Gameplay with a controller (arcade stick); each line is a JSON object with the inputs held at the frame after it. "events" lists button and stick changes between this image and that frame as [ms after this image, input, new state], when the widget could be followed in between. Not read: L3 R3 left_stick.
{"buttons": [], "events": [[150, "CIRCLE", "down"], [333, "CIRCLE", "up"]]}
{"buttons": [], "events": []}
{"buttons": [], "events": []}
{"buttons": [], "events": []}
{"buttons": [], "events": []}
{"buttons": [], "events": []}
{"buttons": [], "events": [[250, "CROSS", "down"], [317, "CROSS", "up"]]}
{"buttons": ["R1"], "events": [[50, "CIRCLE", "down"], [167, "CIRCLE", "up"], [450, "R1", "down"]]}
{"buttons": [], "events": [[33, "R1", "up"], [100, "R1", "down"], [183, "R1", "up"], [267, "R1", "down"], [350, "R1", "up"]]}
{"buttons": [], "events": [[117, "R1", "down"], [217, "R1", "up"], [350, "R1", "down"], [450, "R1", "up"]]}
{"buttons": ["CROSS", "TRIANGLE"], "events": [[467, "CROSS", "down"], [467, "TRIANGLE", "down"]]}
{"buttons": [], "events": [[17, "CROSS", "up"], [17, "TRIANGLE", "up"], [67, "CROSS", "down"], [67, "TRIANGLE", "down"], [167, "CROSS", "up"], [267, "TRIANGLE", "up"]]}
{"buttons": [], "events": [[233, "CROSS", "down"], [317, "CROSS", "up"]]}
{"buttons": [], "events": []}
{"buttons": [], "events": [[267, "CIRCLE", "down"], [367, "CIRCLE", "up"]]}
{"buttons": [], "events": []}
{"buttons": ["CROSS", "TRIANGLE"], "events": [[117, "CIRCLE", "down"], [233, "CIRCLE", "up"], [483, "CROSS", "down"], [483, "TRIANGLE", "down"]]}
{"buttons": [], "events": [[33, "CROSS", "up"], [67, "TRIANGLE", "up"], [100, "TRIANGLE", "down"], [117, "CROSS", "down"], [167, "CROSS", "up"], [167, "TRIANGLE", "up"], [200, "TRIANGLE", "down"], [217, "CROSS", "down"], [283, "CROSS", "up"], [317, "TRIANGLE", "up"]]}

-------

*How to complete this task*. All the lines that hold the word "CROSS" must appear in the answer, copied from the records.

*Written answer*.
{"buttons": [], "events": [[250, "CROSS", "down"], [317, "CROSS", "up"]]}
{"buttons": ["CROSS", "TRIANGLE"], "events": [[467, "CROSS", "down"], [467, "TRIANGLE", "down"]]}
{"buttons": [], "events": [[17, "CROSS", "up"], [17, "TRIANGLE", "up"], [67, "CROSS", "down"], [67, "TRIANGLE", "down"], [167, "CROSS", "up"], [267, "TRIANGLE", "up"]]}
{"buttons": [], "events": [[233, "CROSS", "down"], [317, "CROSS", "up"]]}
{"buttons": ["CROSS", "TRIANGLE"], "events": [[117, "CIRCLE", "down"], [233, "CIRCLE", "up"], [483, "CROSS", "down"], [483, "TRIANGLE", "down"]]}
{"buttons": [], "events": [[33, "CROSS", "up"], [67, "TRIANGLE", "up"], [100, "TRIANGLE", "down"], [117, "CROSS", "down"], [167, "CROSS", "up"], [167, "TRIANGLE", "up"], [200, "TRIANGLE", "down"], [217, "CROSS", "down"], [283, "CROSS", "up"], [317, "TRIANGLE", "up"]]}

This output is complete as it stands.